Friday, August 12, 2005

The Mosaic's Crumbling Tiles

Decades of propaganda on multiculturalism and mass immigration from non-European countries have not changed the Canadian people's basic sense that Canada remains a Western country, politically, economically and above all else, culturally.

Which is why our governing classes would do well to heed the results of this Strategic Counsel poll and not start lecturing us again about our need to be more tolerant and accepting of foreign immigrants, as if we were a bunch of ignorant racists:

In a country that prides itself on embracing multiculturalism, a new poll finds a large number of Canadians say immigrants from Europe are far more likely to make a positive contribution to Canada than those from Asia, India or the Caribbean.


Immigration has become a controversial issue since the terrorist attacks of 9/11 and recent surveys show Canadians' attitudes have hardened. A Globe and Mail/CTV poll released yesterday found a large majority of Canadians supporting the deportation or jailing of anyone supporting terrorists.

The new Globe/CTV poll, conducted by The Strategic Counsel, found Canadians are generally in favour of the government's current immigration policy and say it strikes the right balance in terms of numbers and countries of origin.
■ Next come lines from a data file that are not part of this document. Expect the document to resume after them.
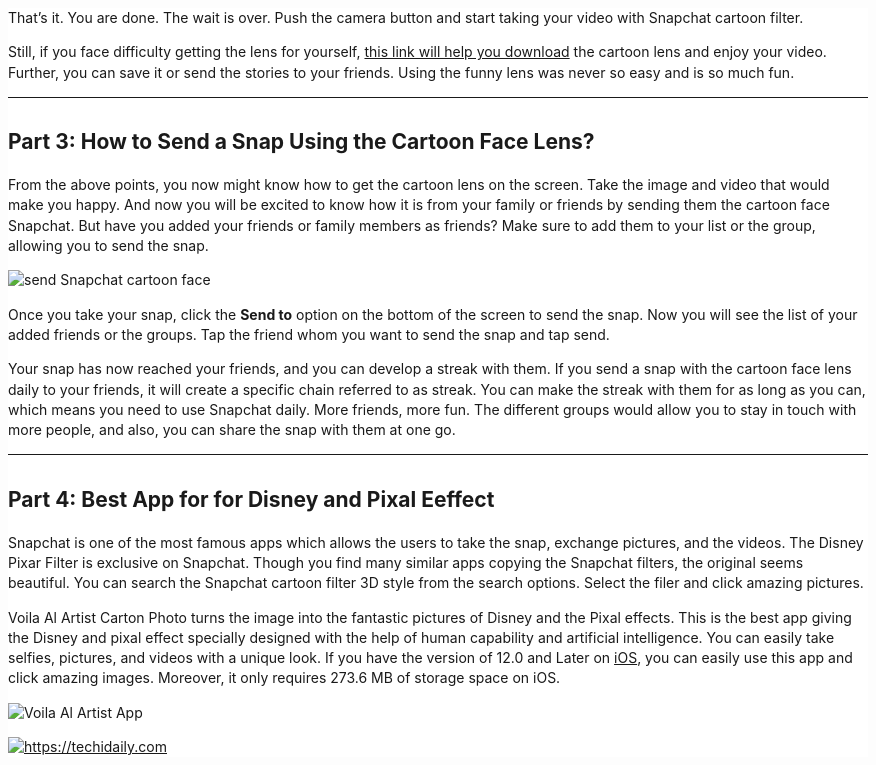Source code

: 
That’s it. You are done. The wait is over. Push the camera button and start taking your video with Snapchat cartoon filter.

Still, if you face difficulty getting the lens for yourself, [this link will help you download](https://lens.snapchat.com/0ad185e6dd5e418a9659fa96dce788e0) the cartoon lens and enjoy your video. Further, you can save it or send the stories to your friends. Using the funny lens was never so easy and is so much fun.

---

## Part 3: How to Send a Snap Using the Cartoon Face Lens?

From the above points, you now might know how to get the cartoon lens on the screen. Take the image and video that would make you happy. And now you will be excited to know how it is from your family or friends by sending them the cartoon face Snapchat. But have you added your friends or family members as friends? Make sure to add them to your list or the group, allowing you to send the snap.

![send Snapchat cartoon face](https://images.wondershare.com/filmora/article-images/send-snapchat-cartoon-face.jpg)

Once you take your snap, click the **Send to** option on the bottom of the screen to send the snap. Now you will see the list of your added friends or the groups. Tap the friend whom you want to send the snap and tap send.

Your snap has now reached your friends, and you can develop a streak with them. If you send a snap with the cartoon face lens daily to your friends, it will create a specific chain referred to as streak. You can make the streak with them for as long as you can, which means you need to use Snapchat daily. More friends, more fun. The different groups would allow you to stay in touch with more people, and also, you can share the snap with them at one go.

---

## Part 4: Best App for for Disney and Pixal Eeffect

Snapchat is one of the most famous apps which allows the users to take the snap, exchange pictures, and the videos. The Disney Pixar Filter is exclusive on Snapchat. Though you find many similar apps copying the Snapchat filters, the original seems beautiful. You can search the Snapchat cartoon filter 3D style from the search options. Select the filer and click amazing pictures.

Voila Al Artist Carton Photo turns the image into the fantastic pictures of Disney and the Pixal effects. This is the best app giving the Disney and pixal effect specially designed with the help of human capability and artificial intelligence. You can easily take selfies, pictures, and videos with a unique look. If you have the version of 12.0 and Later on [iOS](https://apps.apple.com/us/app/voil%C3%A0-ai-artist-cartoon-photo/id1558421405), you can easily use this app and click amazing images. Moreover, it only requires 273.6 MB of storage space on iOS.

![Voila Al Artist App](https://images.wondershare.com/filmora/article-images/voilà-ai-artist-cartoon-photo.jpg)


<a href="https://aligracehair.sjv.io/c/5597632/2036496/19272" target="_top" id="2036496">
  <img src="//a.impactradius-go.com/display-ad/19272-2036496" border="0" alt="https://techidaily.com" width="300" height="90"/>
</a>
<img height="0" width="0" src="https://aligracehair.sjv.io/i/5597632/2036496/19272" style="position:absolute;visibility:hidden;" border="0" />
But 41 per cent of Canadians believe the country an immigrant comes from is linked to their likelihood of success in Canada. Among those polled with such views, there were also clear notions of which immigrant groups are more likely to make a positive contribution.

European immigrants -- who tend to be predominantly white -- topped the list with 76 per cent, followed by Asians at 59 per cent. Less than half of that subsection of Canadians, at 45 per cent, believed Indians make a positive contribution and West Indians were viewed favourably by only 33 per cent.

It is not racist to be critical of the effects of multiculturalism, nor to point out some basic truths about Canadian society. It's simply easier to integrate into a society which is closer to one's own society of origin. Wouldn't most Canadians find it easier to integrate into Austria than Afghanistan?

The poll also found Canadians are overwhelmingly in favour of abandoning the "mosaic" approach to multiculturalism that has long been a defining feature of the nation's identity, according to the survey of 1,000 people conducted from Aug. 3-7. A sample of 1,000 has a margin of error of plus or minus 3.1 percentage points, 19 times out of 20.

Nearly seven in 10 Canadians say immigrants should be encouraged to integrate and become part of the broader society rather than maintaining their ethnic identity and culture.

Inchoate though it be, there is a growing sense than multiculturalism is no longer a matter of folk festivals and ethnic restaurants and has become a means to import and promote barbaric customs such as tribal gang warfare and sharia law--and worse, to foster terrorism.

Reports of European-born Muslim men being raised from birth with unrelenting hostility to their home countries and turning to Islamic terrorism as a result make people uneasy about the same thing happening in Canada.

These men grew up under the multicultural ethos which did not ask them to respect
their home countries' culture and traditions; indeed, it regularly denigrated them.

Many of us who went through public school in Canada are doubtless familiar with history classes that damned Canadian history as a centuries-long progression of white European men's crimes against Indians, other races, and women. The Islamic madrassas merely reinforce lessons taught in the public schools.

The men who bombed the London subway were British-born, but raised to hate Britain, not just by their religious leaders, but by Britons themselves.

The same process is happening here, and it will inevitably produce the same results.

If we don't respect our own culture, how can we expect others to respect it?

Source: Globe and Mail

1 comment:

another lisa said...

I have to say that as a bleeding heart liberal, left leaning socialist, who has been a social worker and refugee worker in the past, I have been having a change of heart lately about immigration policies... especially after the London bombings. It almost breaks my heart.